EXERCISE DESCRIPTION >> Copy every line from the material below that holds "sans".

RECORD SET >>

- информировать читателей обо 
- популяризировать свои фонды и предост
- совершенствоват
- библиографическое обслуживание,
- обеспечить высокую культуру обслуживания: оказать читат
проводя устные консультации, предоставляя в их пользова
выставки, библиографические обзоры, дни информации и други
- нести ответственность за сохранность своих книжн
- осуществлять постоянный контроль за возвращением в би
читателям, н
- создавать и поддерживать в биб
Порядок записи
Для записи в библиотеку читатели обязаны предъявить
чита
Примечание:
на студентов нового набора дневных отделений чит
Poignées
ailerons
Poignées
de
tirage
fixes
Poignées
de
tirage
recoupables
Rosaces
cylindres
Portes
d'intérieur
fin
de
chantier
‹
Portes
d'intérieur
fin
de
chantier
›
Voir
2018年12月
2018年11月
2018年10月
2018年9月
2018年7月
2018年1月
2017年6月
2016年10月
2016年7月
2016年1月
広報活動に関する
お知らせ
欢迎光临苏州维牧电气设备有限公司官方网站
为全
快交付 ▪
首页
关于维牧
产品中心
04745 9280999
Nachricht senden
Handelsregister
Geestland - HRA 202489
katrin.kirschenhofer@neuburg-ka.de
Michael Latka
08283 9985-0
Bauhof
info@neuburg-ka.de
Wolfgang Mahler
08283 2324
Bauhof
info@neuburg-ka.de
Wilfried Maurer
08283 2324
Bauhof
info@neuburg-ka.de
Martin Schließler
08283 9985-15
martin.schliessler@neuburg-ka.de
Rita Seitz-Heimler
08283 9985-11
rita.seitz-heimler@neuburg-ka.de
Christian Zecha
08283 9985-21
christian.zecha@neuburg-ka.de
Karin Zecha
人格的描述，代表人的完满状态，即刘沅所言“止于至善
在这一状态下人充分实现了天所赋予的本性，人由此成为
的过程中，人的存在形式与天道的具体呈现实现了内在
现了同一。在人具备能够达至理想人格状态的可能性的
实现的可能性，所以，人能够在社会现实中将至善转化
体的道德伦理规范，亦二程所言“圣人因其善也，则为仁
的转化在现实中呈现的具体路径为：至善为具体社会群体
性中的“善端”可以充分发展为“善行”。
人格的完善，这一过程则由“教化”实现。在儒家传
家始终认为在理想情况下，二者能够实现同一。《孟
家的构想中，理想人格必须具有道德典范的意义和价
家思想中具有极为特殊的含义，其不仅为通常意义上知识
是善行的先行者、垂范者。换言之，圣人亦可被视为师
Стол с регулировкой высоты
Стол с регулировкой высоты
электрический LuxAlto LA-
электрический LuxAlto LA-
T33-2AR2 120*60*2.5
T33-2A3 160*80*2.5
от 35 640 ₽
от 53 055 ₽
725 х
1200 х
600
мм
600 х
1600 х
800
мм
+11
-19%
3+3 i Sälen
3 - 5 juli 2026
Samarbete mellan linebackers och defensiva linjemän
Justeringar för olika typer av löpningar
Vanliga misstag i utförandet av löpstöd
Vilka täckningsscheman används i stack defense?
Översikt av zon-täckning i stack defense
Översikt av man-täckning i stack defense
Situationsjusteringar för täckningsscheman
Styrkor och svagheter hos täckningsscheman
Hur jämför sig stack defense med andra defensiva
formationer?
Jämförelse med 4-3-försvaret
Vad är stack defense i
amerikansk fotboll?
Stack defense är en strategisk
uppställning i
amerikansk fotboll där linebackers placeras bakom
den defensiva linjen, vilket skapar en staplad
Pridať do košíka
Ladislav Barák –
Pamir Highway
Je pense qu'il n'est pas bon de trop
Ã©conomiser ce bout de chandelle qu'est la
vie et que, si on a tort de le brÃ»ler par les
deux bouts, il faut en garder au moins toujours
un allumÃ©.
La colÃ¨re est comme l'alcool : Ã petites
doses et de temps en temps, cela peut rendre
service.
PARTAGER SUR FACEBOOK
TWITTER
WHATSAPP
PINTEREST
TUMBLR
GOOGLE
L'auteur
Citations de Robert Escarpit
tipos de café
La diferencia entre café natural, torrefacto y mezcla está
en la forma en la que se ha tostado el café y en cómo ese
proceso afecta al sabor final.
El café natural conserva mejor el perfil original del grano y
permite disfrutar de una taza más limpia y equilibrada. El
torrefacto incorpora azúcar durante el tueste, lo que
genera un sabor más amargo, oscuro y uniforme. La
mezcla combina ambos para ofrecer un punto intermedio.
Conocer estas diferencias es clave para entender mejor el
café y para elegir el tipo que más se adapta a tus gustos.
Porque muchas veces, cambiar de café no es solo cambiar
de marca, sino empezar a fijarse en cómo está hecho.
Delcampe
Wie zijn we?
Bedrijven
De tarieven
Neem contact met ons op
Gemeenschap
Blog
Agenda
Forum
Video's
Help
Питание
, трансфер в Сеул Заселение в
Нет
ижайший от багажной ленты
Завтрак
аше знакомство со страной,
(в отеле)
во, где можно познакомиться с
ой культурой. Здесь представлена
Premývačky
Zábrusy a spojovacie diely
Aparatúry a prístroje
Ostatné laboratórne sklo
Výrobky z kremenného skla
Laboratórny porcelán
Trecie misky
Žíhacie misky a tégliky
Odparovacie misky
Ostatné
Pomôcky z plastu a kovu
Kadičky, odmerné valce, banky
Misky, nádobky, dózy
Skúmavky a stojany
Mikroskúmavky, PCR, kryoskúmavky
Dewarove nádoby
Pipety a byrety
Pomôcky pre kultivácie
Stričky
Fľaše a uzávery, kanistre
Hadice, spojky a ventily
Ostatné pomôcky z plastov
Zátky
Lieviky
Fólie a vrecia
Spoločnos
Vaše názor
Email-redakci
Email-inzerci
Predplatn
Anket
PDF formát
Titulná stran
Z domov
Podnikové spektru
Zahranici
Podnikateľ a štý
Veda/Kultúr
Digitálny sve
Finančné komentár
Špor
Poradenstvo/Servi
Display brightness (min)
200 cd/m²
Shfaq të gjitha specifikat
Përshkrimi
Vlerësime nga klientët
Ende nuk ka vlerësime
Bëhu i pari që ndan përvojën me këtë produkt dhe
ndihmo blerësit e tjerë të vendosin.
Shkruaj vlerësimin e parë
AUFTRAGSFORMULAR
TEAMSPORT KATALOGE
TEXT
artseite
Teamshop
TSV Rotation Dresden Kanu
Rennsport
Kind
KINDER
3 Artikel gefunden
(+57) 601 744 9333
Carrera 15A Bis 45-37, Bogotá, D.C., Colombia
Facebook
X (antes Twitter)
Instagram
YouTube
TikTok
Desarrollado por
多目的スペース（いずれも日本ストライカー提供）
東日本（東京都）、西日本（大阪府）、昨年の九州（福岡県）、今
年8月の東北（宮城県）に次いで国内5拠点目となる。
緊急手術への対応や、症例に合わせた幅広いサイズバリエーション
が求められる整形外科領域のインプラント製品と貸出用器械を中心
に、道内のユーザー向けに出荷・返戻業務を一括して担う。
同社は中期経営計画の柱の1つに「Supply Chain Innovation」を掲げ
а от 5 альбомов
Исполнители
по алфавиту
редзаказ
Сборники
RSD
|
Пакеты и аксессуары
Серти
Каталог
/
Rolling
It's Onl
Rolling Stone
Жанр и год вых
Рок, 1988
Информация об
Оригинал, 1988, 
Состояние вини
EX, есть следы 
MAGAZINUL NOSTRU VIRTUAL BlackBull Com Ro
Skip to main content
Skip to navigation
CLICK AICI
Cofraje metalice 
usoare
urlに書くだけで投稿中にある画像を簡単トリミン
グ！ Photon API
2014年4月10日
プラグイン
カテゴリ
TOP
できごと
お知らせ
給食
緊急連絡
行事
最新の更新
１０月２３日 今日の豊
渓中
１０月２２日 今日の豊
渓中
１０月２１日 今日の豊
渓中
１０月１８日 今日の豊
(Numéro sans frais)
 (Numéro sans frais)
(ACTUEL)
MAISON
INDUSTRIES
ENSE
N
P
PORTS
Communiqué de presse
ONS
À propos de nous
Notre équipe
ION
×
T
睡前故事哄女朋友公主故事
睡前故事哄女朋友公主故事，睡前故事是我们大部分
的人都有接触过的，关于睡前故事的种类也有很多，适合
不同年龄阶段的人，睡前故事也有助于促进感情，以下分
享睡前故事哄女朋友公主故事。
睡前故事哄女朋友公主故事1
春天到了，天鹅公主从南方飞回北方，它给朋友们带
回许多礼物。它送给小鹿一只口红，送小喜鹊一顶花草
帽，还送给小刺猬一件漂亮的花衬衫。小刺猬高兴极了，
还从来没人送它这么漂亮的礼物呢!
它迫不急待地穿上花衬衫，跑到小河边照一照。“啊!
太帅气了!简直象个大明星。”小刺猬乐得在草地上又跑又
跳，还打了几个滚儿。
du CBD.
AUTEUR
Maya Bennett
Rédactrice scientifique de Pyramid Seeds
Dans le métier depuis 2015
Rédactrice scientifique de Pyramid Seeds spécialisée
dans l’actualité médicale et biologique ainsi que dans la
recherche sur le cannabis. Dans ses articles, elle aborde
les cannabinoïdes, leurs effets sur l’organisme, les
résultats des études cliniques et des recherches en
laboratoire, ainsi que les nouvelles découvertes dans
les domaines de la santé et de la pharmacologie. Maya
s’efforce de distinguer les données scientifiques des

SOLUTION TO THE PROBLEM >>
(Numéro sans frais)
 (Numéro sans frais)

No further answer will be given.